◆ EXERCISE DETAILS
Provide again, from the entries below, every line from the one containing "left wrist: (15, 98)" through the one containing "right elbow: (21, 95)", exactly as written, and no other line.

Segment Open

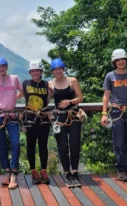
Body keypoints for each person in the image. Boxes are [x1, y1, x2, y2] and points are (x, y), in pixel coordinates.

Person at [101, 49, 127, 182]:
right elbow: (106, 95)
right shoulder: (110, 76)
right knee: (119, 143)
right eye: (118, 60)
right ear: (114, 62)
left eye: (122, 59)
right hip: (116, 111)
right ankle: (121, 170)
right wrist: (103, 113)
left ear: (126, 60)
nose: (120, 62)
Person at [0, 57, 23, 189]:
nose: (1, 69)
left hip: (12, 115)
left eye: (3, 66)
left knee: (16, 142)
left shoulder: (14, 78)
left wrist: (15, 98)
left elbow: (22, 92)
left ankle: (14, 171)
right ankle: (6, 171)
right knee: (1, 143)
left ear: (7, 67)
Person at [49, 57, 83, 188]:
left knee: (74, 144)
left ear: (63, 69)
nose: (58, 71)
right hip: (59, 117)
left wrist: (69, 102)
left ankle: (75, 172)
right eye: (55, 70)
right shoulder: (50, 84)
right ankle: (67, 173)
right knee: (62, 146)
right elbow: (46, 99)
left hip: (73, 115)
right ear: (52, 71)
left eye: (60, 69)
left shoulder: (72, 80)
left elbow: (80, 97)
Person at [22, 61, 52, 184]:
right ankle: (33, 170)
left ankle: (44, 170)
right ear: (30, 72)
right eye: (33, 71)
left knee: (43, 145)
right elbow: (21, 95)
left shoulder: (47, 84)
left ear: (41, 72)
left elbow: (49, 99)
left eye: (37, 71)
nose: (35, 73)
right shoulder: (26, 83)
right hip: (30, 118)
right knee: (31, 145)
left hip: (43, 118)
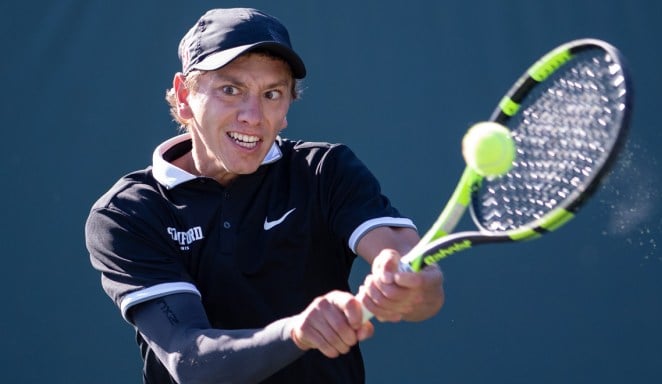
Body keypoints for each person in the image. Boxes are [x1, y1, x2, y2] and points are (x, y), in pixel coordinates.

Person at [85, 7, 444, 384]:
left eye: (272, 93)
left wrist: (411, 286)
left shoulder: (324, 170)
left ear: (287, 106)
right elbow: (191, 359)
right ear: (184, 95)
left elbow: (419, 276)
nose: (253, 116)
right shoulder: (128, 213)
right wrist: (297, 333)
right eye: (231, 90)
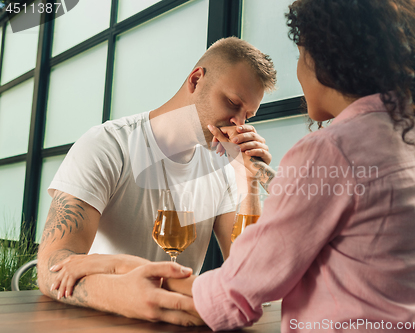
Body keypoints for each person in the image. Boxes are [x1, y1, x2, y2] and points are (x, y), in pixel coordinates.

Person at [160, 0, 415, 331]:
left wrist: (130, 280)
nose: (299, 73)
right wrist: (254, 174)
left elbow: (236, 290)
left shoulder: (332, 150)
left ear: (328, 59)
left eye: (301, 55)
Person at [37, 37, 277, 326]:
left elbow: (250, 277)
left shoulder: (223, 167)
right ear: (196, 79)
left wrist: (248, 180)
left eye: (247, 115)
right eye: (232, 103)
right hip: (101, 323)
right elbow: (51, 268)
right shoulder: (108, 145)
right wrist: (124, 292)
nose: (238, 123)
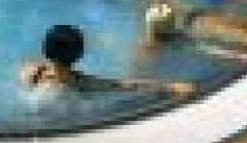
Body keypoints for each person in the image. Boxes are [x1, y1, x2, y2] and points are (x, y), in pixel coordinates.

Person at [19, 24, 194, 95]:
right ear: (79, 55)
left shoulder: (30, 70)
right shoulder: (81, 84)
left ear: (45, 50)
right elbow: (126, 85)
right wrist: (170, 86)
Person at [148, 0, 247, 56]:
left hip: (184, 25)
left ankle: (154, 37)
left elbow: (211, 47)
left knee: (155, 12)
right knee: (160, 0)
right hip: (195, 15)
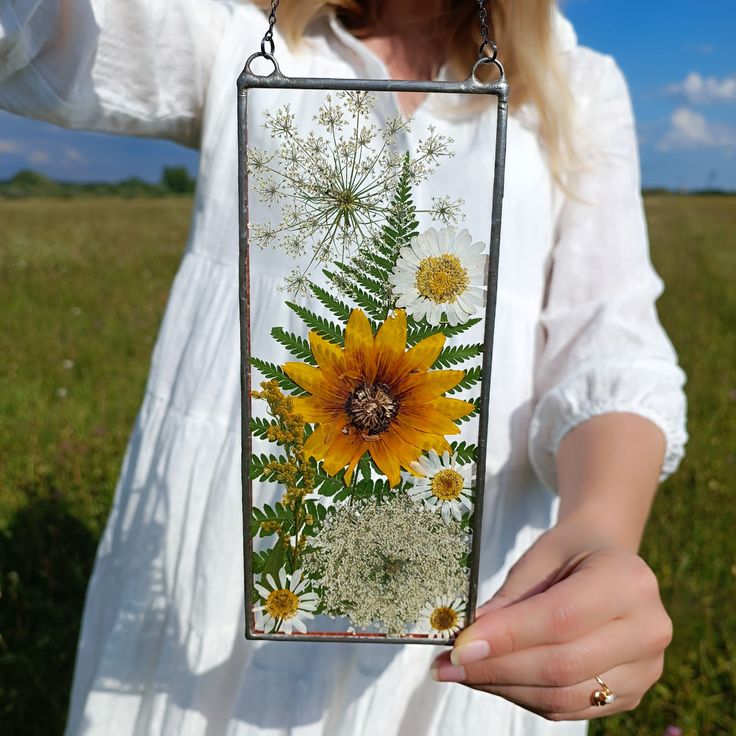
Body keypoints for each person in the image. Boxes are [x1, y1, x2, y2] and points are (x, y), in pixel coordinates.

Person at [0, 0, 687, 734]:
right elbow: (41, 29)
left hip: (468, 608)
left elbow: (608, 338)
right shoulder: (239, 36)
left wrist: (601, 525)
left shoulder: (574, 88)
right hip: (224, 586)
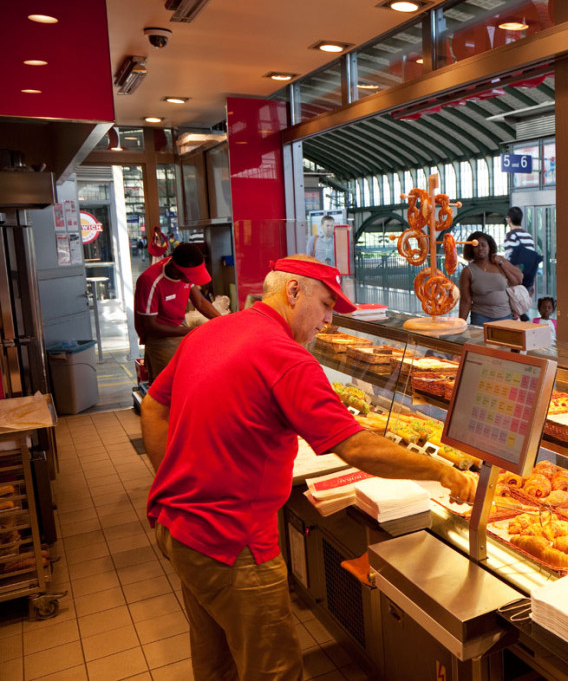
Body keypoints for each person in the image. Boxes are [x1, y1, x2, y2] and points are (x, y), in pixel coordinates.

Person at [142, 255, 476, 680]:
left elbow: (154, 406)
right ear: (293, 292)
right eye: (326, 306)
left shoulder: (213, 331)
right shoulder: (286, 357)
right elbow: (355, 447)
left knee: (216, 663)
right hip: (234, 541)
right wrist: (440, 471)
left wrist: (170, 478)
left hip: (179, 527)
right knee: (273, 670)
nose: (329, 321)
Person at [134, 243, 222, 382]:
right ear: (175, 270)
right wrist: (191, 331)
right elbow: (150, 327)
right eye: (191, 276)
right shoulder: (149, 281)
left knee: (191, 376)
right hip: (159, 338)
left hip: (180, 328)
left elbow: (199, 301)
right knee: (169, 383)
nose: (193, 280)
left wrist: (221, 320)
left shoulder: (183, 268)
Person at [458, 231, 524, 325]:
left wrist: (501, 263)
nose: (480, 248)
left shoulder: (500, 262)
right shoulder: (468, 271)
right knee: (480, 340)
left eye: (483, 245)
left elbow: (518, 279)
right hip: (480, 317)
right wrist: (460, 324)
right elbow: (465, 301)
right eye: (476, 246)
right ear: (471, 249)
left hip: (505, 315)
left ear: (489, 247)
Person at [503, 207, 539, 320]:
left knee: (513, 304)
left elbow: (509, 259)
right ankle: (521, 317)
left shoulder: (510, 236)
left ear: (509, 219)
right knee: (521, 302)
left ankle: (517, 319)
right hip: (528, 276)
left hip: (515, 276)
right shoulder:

Segment Closed

◆ THE ANSWER
left wrist: (15, 98)
left elbow: (22, 92)
left ankle: (14, 171)
right ankle: (6, 171)
right knee: (1, 143)
left ear: (7, 67)
Person at [49, 57, 83, 188]:
left knee: (74, 144)
left ear: (63, 69)
nose: (58, 71)
right hip: (59, 117)
left wrist: (69, 102)
left ankle: (75, 172)
right eye: (55, 70)
right shoulder: (50, 84)
right ankle: (67, 173)
right knee: (62, 146)
right elbow: (46, 99)
left hip: (73, 115)
right ear: (52, 71)
left eye: (60, 69)
left shoulder: (72, 80)
left elbow: (80, 97)
Person at [22, 61, 52, 184]:
right ankle: (33, 170)
left ankle: (44, 170)
right ear: (30, 72)
right eye: (33, 71)
left knee: (43, 145)
right elbow: (21, 95)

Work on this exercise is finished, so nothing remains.